To run VACUUM on a table with a name that begins with an underscore (for example, _mytable), enclose the table name in backticks, as in the following example. If you prefix the table name with a database name, do not enclose the database name in backticks. Note that double quotes will not work in place of backticks.

This behavior is particular to VACUUM. The CREATE and INSERT INTO statements do not require backticks for table names that begin with underscores.

VACUUM `_mytable` VACUUM my_database.`_mytable`

Note also that VACUUM expects the Iceberg data to be in an Amazon S3 folder rather than an Amazon S3 bucket. For example, if your Iceberg data is at s3://DOC-EXAMPLE-BUCKET/ instead of s3://DOC-EXAMPLE-BUCKET/myicebergfolder/, the VACUUM statement fails with the error message GENERIC_INTERNAL_ERROR: Path missing in file system location: s3://DOC-EXAMPLE-BUCKET.

Operations performed

VACUUM performs the following operations:

  • Removes snapshots that are older than the amount of time that is specified by the vacuum_max_snapshot_age_seconds table property. By default, this property is set to 432000 seconds (5 days).

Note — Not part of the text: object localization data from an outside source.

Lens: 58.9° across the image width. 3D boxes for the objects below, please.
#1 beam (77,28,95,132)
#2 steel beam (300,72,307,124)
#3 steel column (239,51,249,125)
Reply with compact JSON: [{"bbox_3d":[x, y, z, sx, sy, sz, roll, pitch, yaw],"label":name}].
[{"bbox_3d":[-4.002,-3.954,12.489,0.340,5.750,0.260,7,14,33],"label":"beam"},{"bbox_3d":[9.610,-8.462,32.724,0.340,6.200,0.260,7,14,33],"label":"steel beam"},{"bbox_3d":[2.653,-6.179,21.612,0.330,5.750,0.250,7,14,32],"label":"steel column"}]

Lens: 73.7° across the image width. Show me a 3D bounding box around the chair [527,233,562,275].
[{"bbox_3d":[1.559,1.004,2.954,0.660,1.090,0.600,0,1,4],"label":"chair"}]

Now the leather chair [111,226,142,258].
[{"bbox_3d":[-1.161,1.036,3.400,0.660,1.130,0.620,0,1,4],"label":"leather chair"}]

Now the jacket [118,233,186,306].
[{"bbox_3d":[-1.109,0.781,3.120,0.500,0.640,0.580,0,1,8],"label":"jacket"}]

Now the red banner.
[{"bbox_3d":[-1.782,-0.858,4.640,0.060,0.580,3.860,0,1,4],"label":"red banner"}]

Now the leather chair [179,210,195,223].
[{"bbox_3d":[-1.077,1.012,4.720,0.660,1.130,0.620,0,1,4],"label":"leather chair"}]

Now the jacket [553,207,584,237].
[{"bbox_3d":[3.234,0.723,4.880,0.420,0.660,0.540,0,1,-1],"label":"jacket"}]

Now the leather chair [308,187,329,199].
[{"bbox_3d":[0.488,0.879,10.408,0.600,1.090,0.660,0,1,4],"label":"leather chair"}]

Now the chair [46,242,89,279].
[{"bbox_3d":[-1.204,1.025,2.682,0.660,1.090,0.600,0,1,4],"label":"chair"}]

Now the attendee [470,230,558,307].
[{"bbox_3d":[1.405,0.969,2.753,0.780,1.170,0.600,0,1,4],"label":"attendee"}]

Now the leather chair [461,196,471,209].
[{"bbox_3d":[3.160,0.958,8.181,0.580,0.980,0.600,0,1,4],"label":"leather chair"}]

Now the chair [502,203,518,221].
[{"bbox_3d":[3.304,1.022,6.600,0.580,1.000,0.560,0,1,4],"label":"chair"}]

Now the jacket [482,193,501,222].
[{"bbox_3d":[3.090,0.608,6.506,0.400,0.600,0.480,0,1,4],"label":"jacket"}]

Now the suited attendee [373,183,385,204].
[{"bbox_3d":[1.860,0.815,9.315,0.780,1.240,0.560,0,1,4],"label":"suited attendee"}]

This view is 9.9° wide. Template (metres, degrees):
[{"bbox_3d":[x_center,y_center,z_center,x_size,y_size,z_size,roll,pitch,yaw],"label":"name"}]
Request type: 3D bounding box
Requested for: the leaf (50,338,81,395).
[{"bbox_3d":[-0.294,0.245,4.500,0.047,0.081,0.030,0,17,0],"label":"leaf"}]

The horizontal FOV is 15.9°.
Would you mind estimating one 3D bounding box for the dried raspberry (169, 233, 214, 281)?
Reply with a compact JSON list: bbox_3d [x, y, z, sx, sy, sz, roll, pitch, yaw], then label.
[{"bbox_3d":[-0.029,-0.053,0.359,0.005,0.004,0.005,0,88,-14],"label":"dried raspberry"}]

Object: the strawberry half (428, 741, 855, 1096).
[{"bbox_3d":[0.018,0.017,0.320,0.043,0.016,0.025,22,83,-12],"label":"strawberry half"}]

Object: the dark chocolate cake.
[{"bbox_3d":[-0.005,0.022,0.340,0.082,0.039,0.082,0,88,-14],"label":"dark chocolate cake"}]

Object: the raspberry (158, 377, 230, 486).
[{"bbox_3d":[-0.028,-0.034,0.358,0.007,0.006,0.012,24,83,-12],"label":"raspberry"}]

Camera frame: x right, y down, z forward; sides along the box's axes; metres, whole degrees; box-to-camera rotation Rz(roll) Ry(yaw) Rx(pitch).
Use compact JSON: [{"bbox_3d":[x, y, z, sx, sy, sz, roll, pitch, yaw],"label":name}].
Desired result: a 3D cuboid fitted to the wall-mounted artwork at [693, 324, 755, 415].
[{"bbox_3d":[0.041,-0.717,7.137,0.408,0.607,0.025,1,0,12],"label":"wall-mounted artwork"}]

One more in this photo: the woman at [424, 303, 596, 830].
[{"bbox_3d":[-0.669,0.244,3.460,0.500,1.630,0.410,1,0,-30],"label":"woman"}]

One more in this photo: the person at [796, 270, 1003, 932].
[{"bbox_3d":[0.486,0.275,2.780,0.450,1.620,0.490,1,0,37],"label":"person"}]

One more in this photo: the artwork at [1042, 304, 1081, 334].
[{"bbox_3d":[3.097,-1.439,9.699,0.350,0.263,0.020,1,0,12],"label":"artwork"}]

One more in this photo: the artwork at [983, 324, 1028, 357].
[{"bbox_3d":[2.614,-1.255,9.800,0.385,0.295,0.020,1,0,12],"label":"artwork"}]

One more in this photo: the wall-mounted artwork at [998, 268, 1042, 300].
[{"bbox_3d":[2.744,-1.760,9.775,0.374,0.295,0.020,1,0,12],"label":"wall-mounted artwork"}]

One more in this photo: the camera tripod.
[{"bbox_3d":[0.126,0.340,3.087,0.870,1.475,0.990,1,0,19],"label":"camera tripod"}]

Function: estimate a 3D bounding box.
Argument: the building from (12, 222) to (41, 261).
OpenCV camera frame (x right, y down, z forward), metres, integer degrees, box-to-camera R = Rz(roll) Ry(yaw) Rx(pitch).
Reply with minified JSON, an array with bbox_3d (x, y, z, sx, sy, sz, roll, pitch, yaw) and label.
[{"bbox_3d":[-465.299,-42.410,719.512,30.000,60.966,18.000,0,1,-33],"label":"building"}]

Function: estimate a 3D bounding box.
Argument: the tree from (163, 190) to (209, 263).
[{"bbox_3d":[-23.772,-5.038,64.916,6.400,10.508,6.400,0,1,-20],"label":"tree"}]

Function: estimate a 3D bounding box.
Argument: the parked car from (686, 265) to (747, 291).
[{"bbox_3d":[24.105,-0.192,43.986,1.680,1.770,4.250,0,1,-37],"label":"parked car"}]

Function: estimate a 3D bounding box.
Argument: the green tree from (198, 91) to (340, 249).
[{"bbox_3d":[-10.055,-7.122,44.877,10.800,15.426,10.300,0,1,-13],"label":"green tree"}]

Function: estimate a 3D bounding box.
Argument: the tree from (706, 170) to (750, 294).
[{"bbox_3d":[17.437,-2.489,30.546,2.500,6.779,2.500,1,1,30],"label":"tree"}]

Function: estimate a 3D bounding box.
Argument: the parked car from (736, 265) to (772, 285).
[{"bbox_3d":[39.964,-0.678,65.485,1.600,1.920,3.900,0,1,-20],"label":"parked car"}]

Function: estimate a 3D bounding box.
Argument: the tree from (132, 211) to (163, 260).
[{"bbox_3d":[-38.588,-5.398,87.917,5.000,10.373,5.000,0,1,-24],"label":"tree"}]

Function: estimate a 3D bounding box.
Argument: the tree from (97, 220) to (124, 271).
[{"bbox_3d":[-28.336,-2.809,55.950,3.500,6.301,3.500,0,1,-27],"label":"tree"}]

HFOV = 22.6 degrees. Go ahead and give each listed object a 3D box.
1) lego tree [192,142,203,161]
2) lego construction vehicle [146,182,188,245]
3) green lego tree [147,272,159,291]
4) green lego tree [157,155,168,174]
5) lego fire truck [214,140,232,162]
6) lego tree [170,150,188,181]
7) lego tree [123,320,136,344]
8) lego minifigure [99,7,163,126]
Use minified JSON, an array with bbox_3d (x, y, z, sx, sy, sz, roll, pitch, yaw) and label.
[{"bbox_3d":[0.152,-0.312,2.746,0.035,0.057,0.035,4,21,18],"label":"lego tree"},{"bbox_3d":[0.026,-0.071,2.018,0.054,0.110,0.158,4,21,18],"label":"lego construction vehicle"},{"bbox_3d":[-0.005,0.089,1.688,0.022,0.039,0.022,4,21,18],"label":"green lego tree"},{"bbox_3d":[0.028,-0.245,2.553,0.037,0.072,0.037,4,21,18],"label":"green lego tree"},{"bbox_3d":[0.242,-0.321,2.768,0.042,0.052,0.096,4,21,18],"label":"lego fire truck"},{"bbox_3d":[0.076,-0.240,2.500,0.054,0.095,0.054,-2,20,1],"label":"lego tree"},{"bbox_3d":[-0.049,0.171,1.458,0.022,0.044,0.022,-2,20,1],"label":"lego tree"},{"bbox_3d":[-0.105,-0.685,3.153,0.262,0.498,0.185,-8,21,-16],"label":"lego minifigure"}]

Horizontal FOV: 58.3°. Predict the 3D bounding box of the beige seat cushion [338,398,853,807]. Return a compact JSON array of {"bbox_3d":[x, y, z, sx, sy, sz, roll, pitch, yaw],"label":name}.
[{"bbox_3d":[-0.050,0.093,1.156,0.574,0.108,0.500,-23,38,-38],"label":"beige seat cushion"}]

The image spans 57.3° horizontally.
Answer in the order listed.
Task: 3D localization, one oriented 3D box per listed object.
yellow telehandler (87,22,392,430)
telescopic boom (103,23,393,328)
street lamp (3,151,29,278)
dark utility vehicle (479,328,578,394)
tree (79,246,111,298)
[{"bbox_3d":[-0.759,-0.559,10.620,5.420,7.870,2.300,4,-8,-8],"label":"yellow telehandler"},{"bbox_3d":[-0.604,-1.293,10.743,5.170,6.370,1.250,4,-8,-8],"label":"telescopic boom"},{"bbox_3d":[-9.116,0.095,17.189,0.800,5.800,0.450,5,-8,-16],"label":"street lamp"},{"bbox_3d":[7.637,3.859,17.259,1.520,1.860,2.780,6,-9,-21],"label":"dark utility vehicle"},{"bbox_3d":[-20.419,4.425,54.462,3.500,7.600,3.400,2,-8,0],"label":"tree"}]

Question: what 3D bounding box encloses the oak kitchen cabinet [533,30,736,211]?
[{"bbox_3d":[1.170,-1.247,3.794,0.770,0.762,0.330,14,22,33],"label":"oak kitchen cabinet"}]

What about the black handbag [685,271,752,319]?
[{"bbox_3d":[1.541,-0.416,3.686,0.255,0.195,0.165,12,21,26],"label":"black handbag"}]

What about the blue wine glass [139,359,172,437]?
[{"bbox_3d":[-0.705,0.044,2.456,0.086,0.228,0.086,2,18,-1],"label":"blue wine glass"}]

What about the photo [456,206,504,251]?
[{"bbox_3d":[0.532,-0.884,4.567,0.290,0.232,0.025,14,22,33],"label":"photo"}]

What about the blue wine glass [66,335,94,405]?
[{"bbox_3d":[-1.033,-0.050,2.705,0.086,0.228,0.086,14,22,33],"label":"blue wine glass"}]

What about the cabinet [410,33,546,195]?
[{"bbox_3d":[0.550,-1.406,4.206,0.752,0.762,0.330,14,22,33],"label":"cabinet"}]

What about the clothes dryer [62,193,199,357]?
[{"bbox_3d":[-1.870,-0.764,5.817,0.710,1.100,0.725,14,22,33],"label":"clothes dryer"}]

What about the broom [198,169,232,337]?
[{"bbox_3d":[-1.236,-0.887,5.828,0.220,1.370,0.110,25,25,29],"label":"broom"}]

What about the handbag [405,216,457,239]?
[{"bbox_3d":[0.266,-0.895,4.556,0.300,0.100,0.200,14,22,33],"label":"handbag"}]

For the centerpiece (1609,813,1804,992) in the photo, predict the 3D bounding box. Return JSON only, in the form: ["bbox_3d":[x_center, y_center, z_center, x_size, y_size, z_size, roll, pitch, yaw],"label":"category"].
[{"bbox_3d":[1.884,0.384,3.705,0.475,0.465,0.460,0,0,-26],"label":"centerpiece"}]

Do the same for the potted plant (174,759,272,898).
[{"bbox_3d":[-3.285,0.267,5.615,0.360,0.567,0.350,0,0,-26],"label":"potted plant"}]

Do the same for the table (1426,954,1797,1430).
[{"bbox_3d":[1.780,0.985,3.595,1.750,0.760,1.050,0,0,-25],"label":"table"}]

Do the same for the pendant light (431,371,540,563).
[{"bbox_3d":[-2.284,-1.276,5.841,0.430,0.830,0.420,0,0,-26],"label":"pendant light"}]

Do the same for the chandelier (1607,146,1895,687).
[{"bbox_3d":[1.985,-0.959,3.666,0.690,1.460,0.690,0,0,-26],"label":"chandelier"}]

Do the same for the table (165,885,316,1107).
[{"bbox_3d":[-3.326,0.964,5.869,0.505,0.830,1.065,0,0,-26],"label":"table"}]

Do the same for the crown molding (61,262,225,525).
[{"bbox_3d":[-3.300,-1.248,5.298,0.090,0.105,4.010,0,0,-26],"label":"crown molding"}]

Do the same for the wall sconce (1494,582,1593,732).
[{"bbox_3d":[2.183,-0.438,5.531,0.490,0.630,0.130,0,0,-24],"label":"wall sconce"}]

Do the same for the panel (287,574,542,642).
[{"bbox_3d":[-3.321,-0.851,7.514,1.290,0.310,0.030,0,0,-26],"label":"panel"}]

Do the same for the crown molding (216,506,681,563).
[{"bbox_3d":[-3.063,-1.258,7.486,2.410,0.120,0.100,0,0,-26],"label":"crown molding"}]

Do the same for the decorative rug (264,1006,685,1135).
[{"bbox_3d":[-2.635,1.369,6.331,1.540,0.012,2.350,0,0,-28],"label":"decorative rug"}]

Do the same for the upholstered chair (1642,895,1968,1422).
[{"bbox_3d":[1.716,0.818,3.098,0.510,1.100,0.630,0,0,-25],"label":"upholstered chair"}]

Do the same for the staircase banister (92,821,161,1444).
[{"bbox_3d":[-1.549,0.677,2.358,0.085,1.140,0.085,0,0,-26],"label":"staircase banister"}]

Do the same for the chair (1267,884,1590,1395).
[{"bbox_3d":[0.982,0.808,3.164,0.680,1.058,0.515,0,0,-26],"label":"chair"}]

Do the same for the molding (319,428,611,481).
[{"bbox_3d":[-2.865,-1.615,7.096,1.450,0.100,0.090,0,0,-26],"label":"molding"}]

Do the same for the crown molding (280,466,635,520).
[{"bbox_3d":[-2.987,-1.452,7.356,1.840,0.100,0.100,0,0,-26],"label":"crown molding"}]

  • Removes snapshots that are not within the period to be retained that are in excess of the number specified by the vacuum_min_snapshots_to_keep table property. The default is 1.

    You can specify these table properties in your CREATE TABLE statement. After the table has been created, you can use the ALTER TABLE SET PROPERTIES statement to update them.

  • Removes any metadata and data files that are unreachable as a result of the snapshot removal. You can configure the number of old metadata files to be retained by setting the vacuum_max_metadata_files_to_keep table property. The default value is 100.

  • Removes orphan files that are older than the time specified in the vacuum_max_snapshot_age_seconds table property. Orphan files are files in the table's data directory that are not part of the table state.

For more information about creating and managing Apache Iceberg tables in Athena, see Creating Iceberg tables and Managing Iceberg tables.